## PASSAGE SHOWN
Get your trouble light out and crawl under the front of the vehicle. Have someone turn the steering wheel back and forth just to the point of the tires turning. What you're looking for is any loose movement. Watch the tie-rod ends where they connect to the steering knuckle arms. Watch the drag link-that's the rod that goes from the pitman arm off the steering box to either the right-side steering knuckle, or maybe the right side of the tie rod. Check for wobble in the steering-box selector shaft. Make sure the box isn't moving away from the frame because the bolts that hold it in place are loose. Check that the frame isn't broken or cracked in this area.
Now have your steering-wheel slave turn the wheel a bit harder, maybe just so the tires are starting to move a bit. You want to look at suspension components, things such as spring-eye bushings, or leaf-spring movement on the axle pads for those of you with solid axles. The independent folks need to look at control-arm bushings for movement. Watch the track bar-it should remain tight without side-to-side movement. Also check out the idler arms, especially where they mount to the frame. They are noted for wearing out when a lift kit is installed.
Now you can tell your slave-er, helper-that their steering job is done, but you need them to do one more thing. Jack up a front wheel off the ground and have them grab the top of the wheel and try to rock it back and forth. You want to watch for any in-and-out movement. If it's just the tire and wheel moving, chances are the wheel bearings need either adjusting or replacing. If you see movement where the steering knuckle and the axle join, then the ball joints are loose or in need of replacement.
But now you're saying that you didn't have any problems until you put on the lift kit and the bigger tires. I can agree with that. Did you have a front-end alignment like the lift kit's instructions said to? Lack of proper caster angle may be the problem. Are the tires properly balanced? Bigger tires put additional loads on the suspension components. Add up a little bit of wear in all the steering and suspension components, and multiply by the added leverage of the larger tires, and it just all may result in the dreaded "death wobble."
Oh, and I almost forgot about steering stabilizers. They never were designed to take out the "wobbles." However, in some instances they will work as "band-aids" to cover up the problem, at least for a while. I have seen as many as four used trying to correct a death wobble! Actually, they should be called steering dampers. Their purpose is to absorb the shock loads that the steering components receive, like when you drop a wheel into a hole or up against a rock. Not only is it easier on your arms, but one will allow steering components to last a heck of a lot longer.
So grab your slave, your trouble light, and spend a few minutes crawling around under your rig and you should be able to figure out the problem just like I did as a 17-year-old "know-it-all" kid.

## STORED DATA
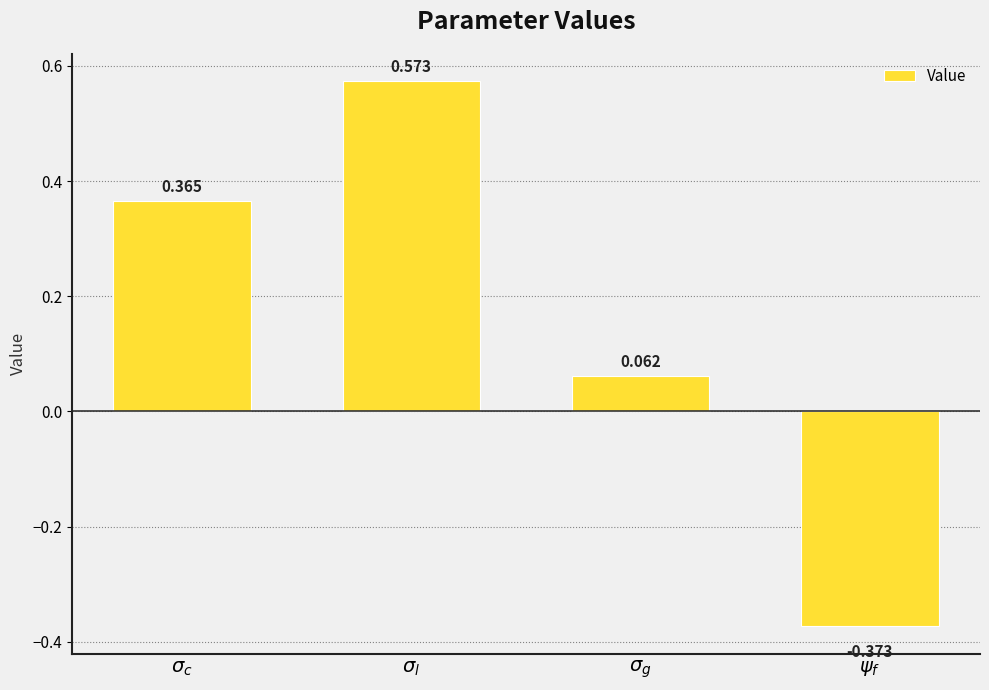

What value does the data have at $\psi_f$?

-0.4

## REQUIRED ACTIONS
[a] In the passage on diagnosing front-end wobble, what does the writer say steering stabilizers should actually be called?
[b] Please give the wobble passage again from "Now you can" to "need of replacement.", swapping "wheel bearings" for "hub bearings".

## REPLIES
[a] Steering dampers.

[b]
Now you can tell your slave-er, helper-that their steering job is done, but you need them to do one more thing. Jack up a front wheel off the ground and have them grab the top of the wheel and try to rock it back and forth. You want to watch for any in-and-out movement. If it's just the tire and wheel moving, chances are the hub bearings need either adjusting or replacing. If you see movement where the steering knuckle and the axle join, then the ball joints are loose or in need of replacement.